* _Questions on the material_
**a.** List every place name (country, province or state) mentioned in the chicken forum thread below.
**b.** In the chicken forum thread below, how much did kahiltna_flock pay for the flock block?
**c.** Reproduce the part of the chicken forum thread below starting with "That sounds like" and going on through "sold in the UK.".

* _Excerpt_
_ _ _ _

I sometimes add flax seed or kelp meal if I have extra on hand.


----------



## MatthewBK

That sounds like a very interesting idea! My hens are always so reluctant to eat any of the minerals I give them, maybe this will help them out. 
I have never seen these before, I'll have to check tractor supply next time I go in.


----------



## annlouise

oakwood said:


> Wish they were sold in the UK.


Pets at home do a small one that you hang up in the run my 4 went crazy for it


----------



## kahiltna_flock

Bought the girls their first flock block today. They weren't sure what to think of it at first. They did figure it out and seem to enjoy it. It should keep them busy for a bit.


----------



## Janey

Can you get them in Canada (British Columbia)???????


----------



## ethel

Looks like a good idea. Are they expensive?


----------



## kahiltna_flock

I don't know if you can get them in Canada or not. I wish I saved the wrapper so I could tell you what brand it was. I got it for $20. Things are always more expensive here in Alaska. We will see how long it lasts to see if it is worth the price. You can probably google it and see if you can find them.


----------



## Sandy

I bought one last winter and my flock loved it so much it only lasted about 4-5 days and I only had 8 chickens at the time!  They neglected their usual food until it was gone! Too costly for me to buy weekly.


----------



## NanaKim

My hens love it, but I only put it in the coop in the winter time when they don't get as much outdoor time. Keeps them busy so they don't start pecking on each other.


----------



## kahiltna_flock

NanaKim said:


> My hens love it, but I only put it in the coop in the winter time when they don't get as much outdoor time. Keeps them busy so they don't start pecking on each other.


That was my thought, give them something to do.


----------



## SCYankees

I'm going to get one of these. Looks like it will keep them busy and entertained.


----------



## Treehouse

*Boredom?*

New at all this.I have a gorgeous RIR rooster , a young hen and a maybe hen? My coop is 2x4 above a 5x4 run on wheels. Our dogs haven't learn respect yet, so nobody is running loose. Rooster attacks others . Should I separate them? Put something in there to amuse him? Let nature take its course?

_ _ _ _

* _Data for review_

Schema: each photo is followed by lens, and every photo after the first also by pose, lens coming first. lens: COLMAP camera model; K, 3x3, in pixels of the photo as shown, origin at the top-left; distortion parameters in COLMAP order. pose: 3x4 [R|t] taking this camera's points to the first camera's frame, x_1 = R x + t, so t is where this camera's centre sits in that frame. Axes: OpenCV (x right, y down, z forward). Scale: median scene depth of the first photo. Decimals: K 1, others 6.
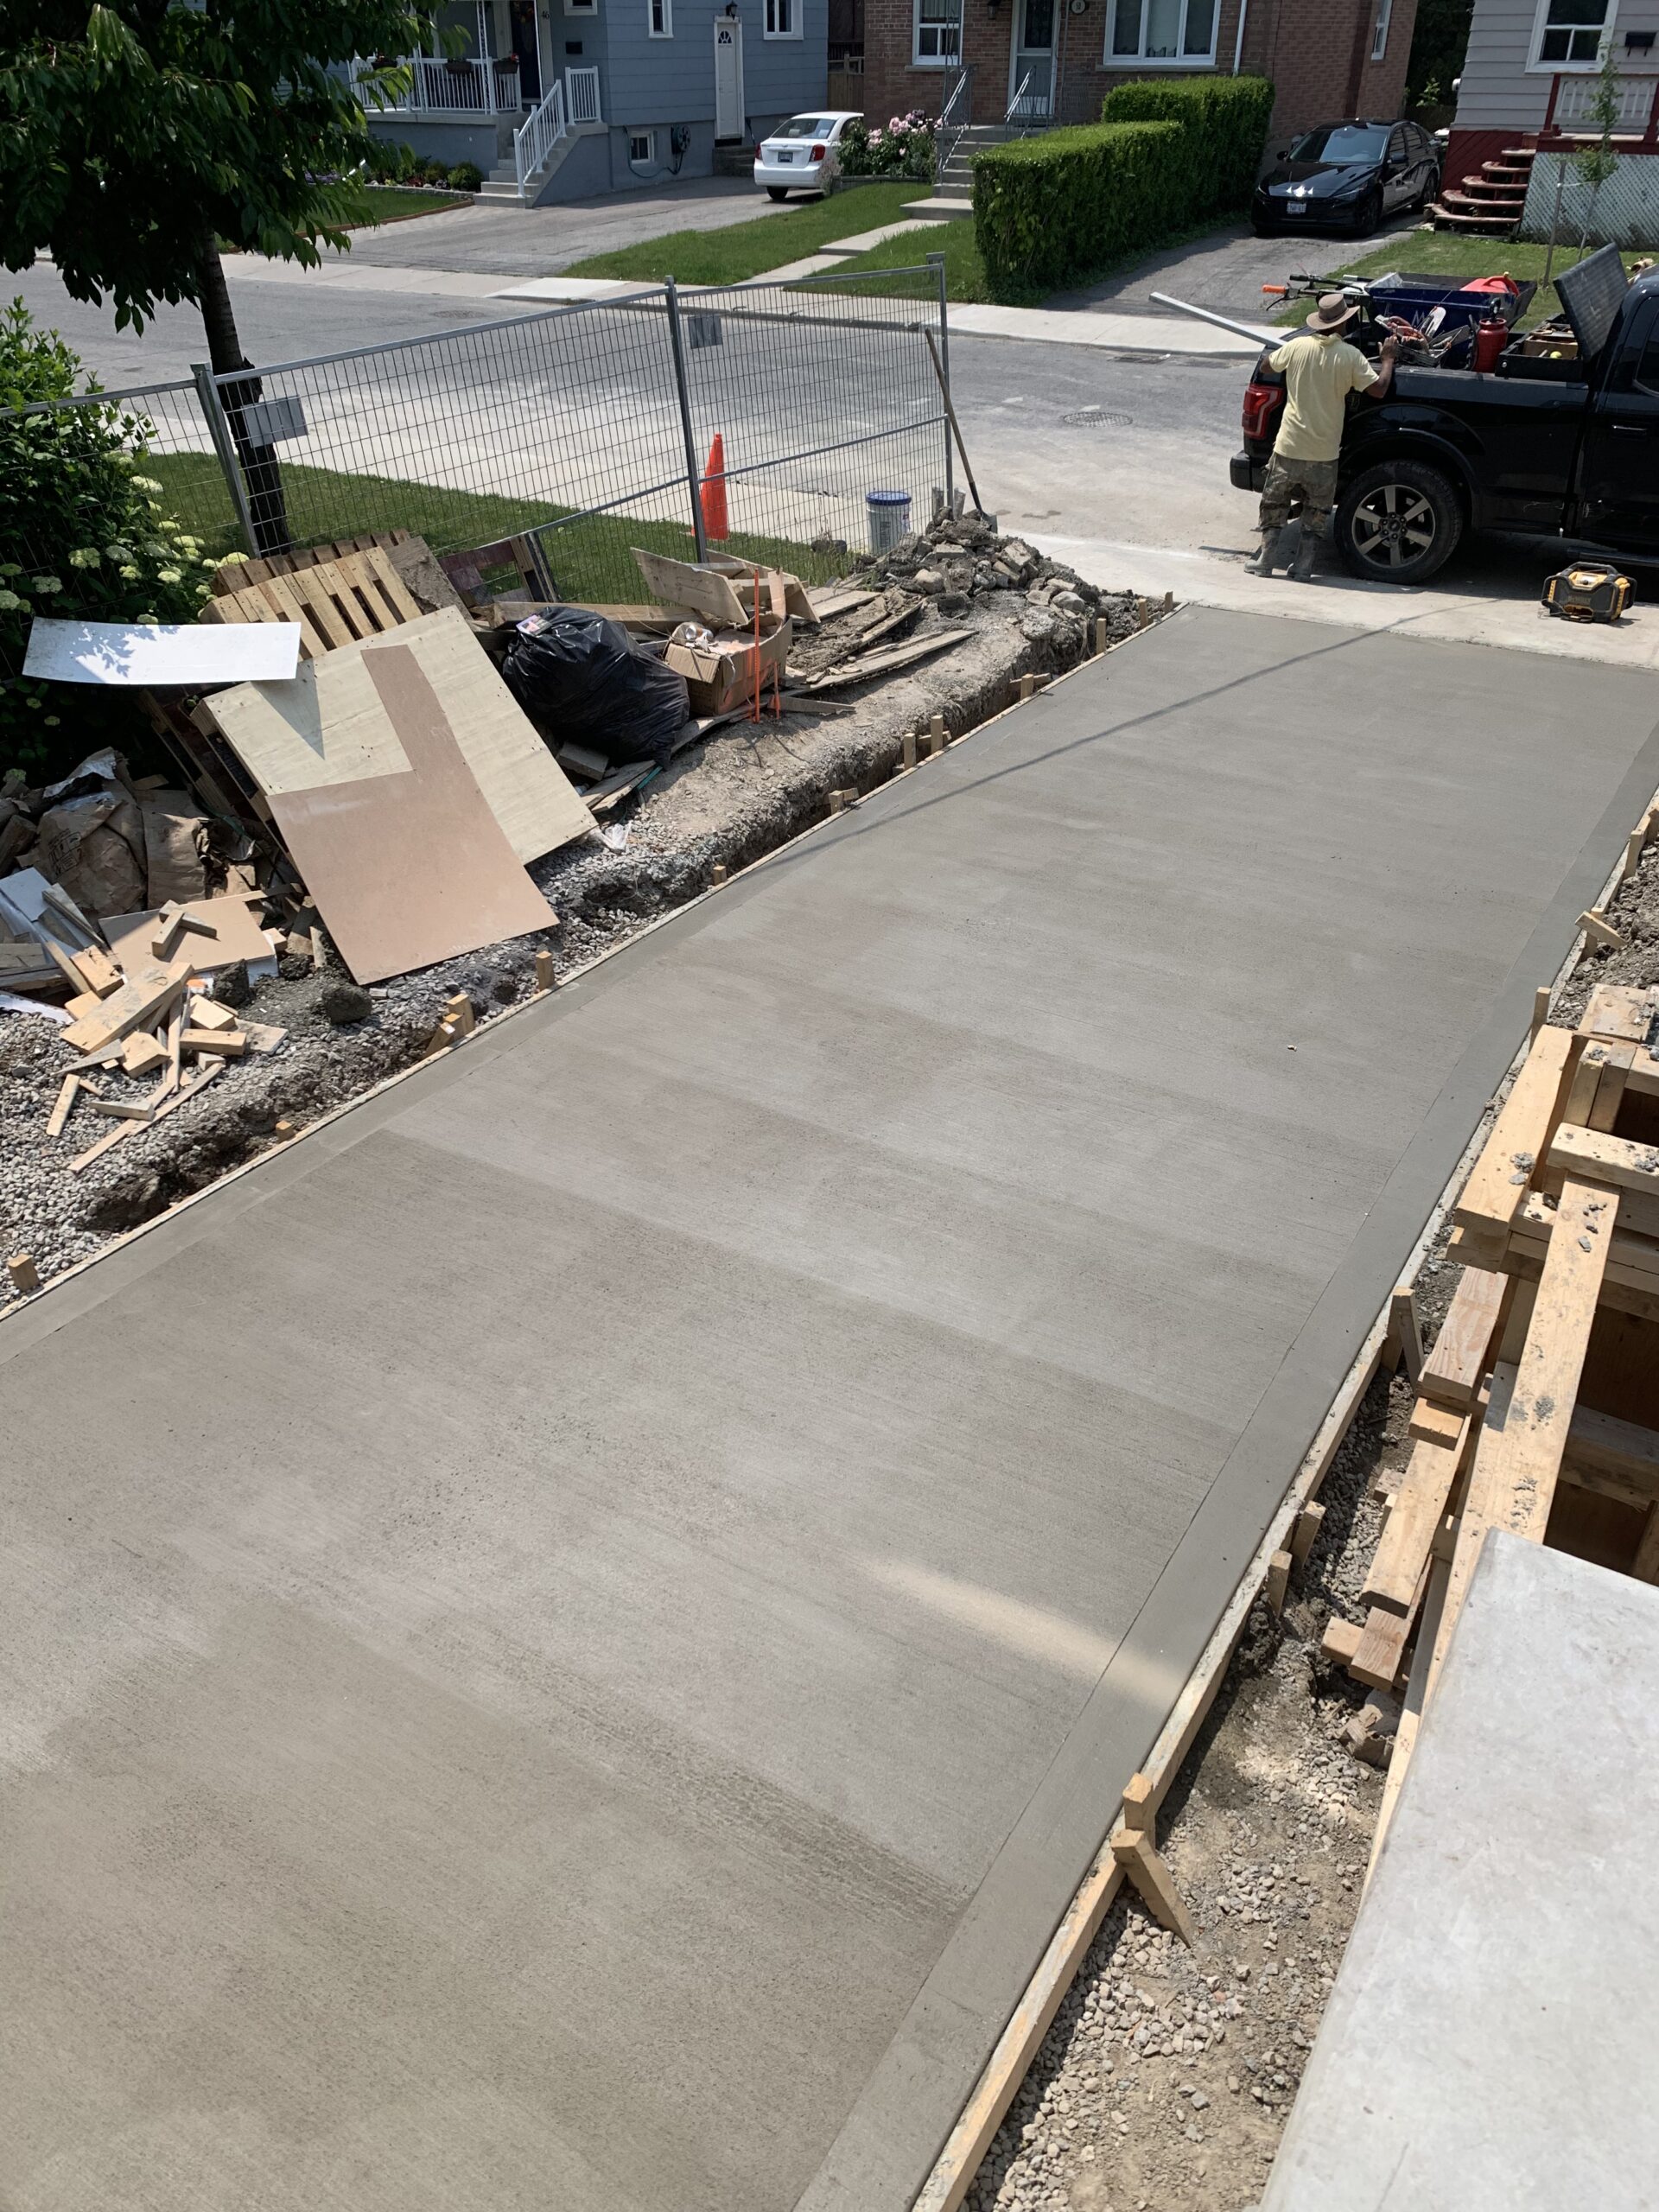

_ _ _ _

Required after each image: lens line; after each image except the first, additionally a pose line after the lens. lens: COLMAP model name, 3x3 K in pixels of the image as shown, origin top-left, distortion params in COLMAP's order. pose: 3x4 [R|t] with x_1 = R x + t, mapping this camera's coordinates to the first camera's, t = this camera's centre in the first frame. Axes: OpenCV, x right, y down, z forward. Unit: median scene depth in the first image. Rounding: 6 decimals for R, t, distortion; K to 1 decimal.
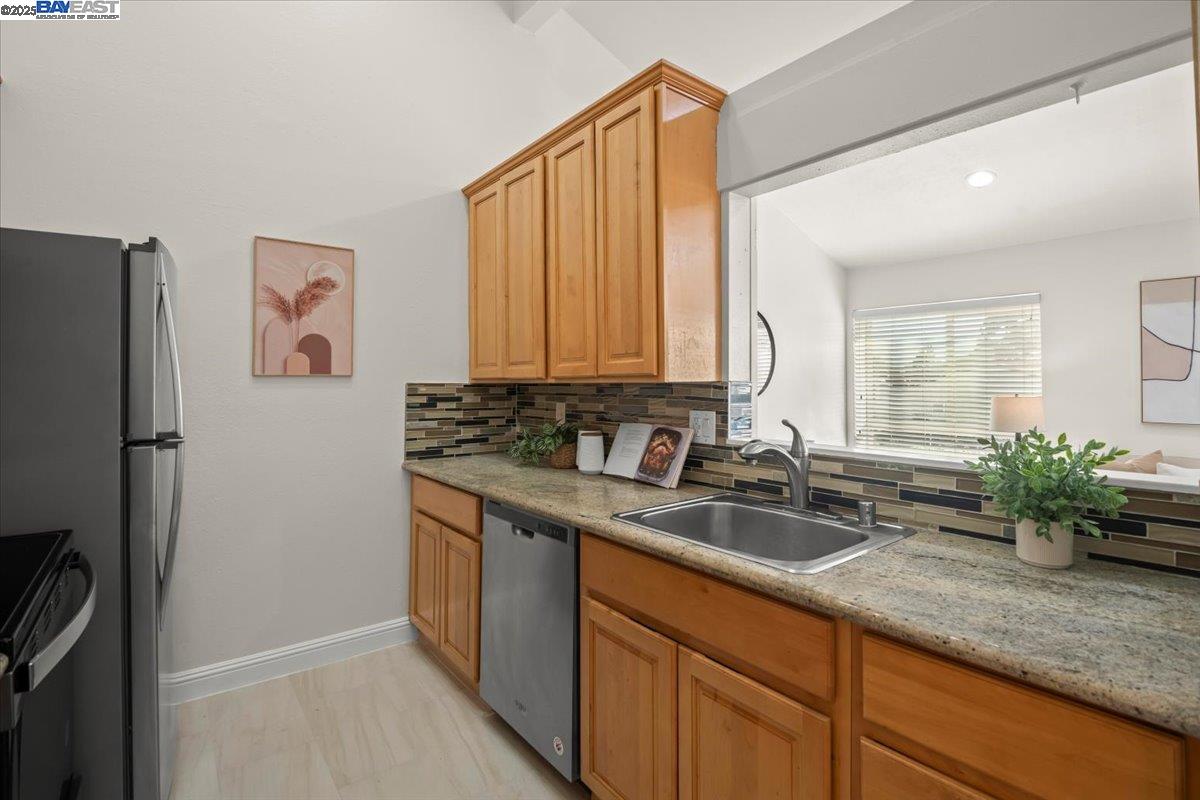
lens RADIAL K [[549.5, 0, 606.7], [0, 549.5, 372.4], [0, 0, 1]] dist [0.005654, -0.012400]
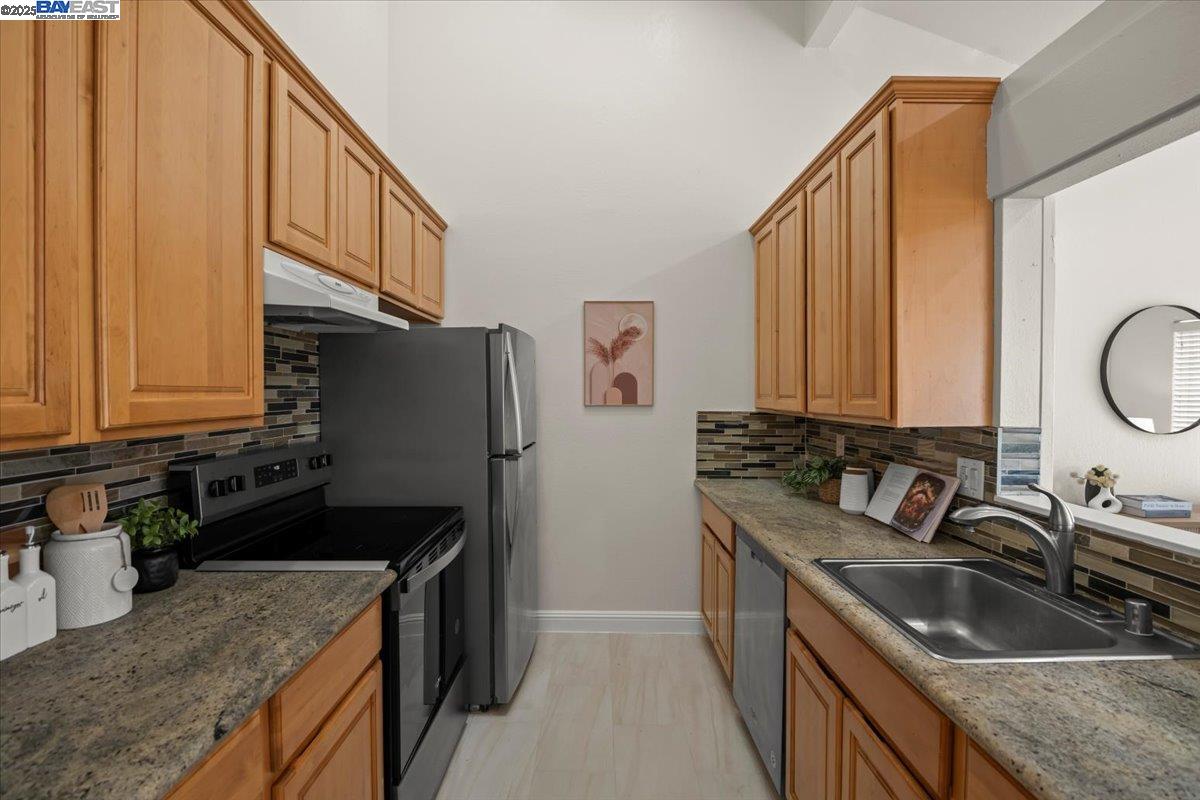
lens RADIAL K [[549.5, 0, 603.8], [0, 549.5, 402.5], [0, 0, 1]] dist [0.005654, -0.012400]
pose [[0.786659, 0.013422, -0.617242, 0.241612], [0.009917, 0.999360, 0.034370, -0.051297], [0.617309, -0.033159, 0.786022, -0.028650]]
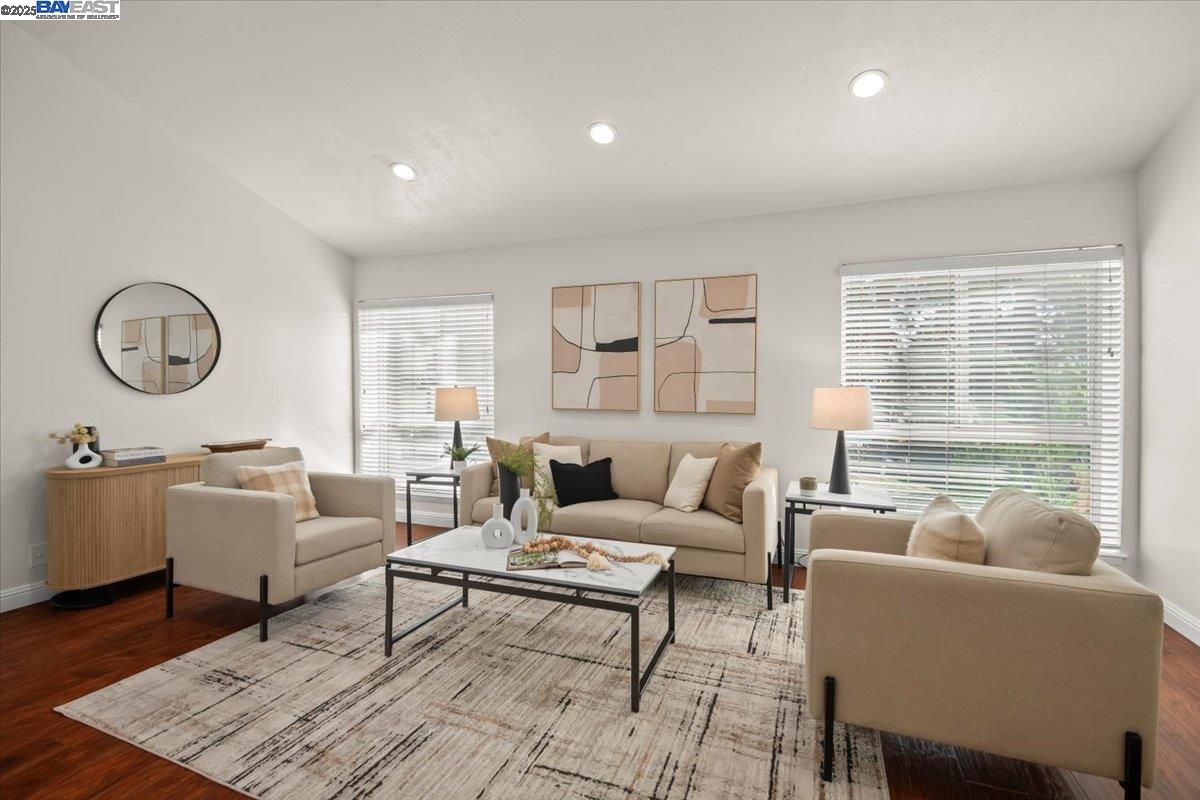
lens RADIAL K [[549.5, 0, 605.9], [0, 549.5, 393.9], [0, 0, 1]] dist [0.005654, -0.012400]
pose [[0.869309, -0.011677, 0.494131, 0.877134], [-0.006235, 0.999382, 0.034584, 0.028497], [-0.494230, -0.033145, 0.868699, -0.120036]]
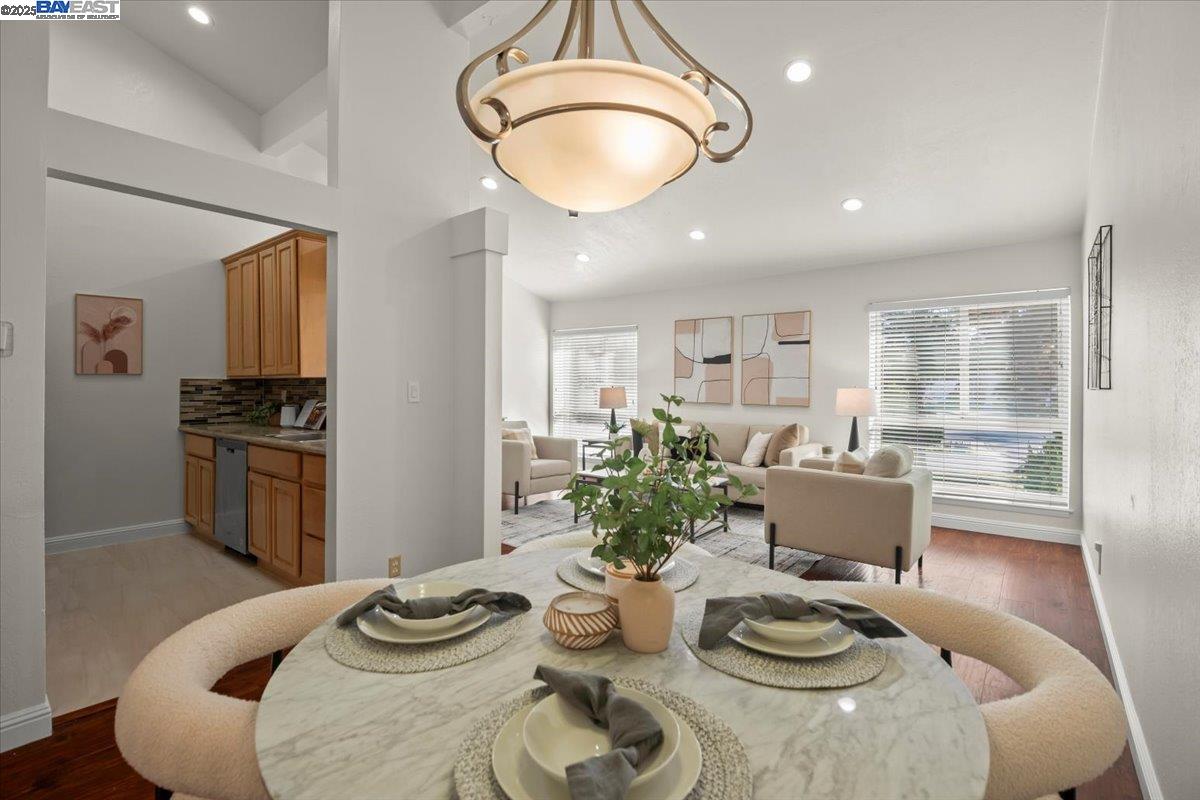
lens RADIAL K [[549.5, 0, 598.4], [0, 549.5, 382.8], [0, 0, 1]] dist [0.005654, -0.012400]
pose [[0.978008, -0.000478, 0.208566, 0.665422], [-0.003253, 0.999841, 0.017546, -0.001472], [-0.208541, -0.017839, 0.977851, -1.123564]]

_ _ _ _

* _Solved problems_
**a.** the UK, Canada, British Columbia, Alaska

**b.** $20

**c.**
That sounds like a very interesting idea! My hens are always so reluctant to eat any of the minerals I give them, maybe this will help them out. 
I have never seen these before, I'll have to check tractor supply next time I go in.


----------



## annlouise

oakwood said:


> Wish they were sold in the UK.